Osons une comparaison avec nos voisins. Depuis près de deux mois, avant la constitution d'un gouvernement, CDU et SPD négocient un programme détaillé, incluant la fiscalité, celle de l'énergie notamment. En France, après dix- huit mois de gouvernement, une consultation s'ouvre sur la réforme fiscale. Où sont les amateurs, où sont les professionnels ?

Avec les impôts, les meilleurs dirigeants se sont faits piéger

 Peut-être que MM Hollande et Ayrault ont consulté les experts de l'administration par l'intermédiaire des nombreux énarques qui les entourent mais ils n'auraient pas suivi leurs avis. Politique d'abord. Si c'est le cas ils ont pris un risque extravagant. S'agissant de fiscalité, les meilleurs se font piéger. VGE, par exemple, a connu un échec sur la fiscalité des plus-values. C'est d'ailleurs à ce moment là qu'il a créé une direction de la législation fiscale pour disposer de toute l'expertise fiscale nécessaire. Il n'est pas le seul à avoir reculé, les armoires des ministères sont pleines de réformes fiscales avortées

 Un coup politique?

D'aucuns diront qu'il s'agit uniquement d'un coup politique. Le Président veut faire savoir au pays qu'il ne va pas changer de Premier Ministre, en le chargeant d'une réforme qui ne sera pas achevée à la fin du quinquennat.

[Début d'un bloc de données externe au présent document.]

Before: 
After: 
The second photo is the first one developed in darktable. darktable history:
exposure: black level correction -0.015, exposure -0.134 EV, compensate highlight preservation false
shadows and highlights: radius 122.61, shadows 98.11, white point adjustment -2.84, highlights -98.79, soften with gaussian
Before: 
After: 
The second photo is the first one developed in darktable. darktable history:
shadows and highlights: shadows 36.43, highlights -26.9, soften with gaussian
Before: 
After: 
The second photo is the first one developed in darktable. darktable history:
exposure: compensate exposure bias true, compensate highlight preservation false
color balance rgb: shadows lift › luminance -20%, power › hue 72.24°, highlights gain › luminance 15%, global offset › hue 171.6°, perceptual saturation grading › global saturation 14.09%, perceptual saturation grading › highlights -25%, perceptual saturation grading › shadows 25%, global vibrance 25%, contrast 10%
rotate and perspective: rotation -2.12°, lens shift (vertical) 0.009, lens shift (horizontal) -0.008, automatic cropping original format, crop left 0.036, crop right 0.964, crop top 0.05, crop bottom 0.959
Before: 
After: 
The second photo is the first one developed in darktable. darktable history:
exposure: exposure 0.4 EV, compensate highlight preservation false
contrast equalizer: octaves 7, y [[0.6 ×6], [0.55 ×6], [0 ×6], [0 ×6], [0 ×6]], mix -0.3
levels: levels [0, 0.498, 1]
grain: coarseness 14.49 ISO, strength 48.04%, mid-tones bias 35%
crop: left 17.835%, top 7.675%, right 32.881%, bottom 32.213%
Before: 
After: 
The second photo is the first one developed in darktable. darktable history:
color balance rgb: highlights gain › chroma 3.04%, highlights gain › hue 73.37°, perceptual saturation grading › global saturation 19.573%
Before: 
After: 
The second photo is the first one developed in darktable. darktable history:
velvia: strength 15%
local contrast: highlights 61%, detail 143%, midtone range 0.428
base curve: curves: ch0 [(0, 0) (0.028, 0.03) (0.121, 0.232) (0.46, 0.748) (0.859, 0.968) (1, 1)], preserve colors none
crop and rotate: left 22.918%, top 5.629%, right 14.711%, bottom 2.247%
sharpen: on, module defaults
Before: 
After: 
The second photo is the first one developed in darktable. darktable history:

Pour une telle annonce, pourquoi choisir un détour aussi douloureux ? Pour le Premier Ministre qui ne peut prendre que des coups dans cette aventure et s'affaiblir un peu plus. Pour le pays, à qui le mot impôt fait horreur et qui va en entendre parler constamment sans perspective d'allègement. Pour le Président de la République, qui, campant sur son engagement de réduire les déficits, ira d'atermoiements en reculs. Une nouvelle phase de commissionite s'ouvre dont les résultats seront limités, au mieux.

A croire que François Hollande, veille faire de son Premier Ministre un nouveau Saint Sébastien ou cherche à s'autodétruire pour le plus grand profit de ses adversaires.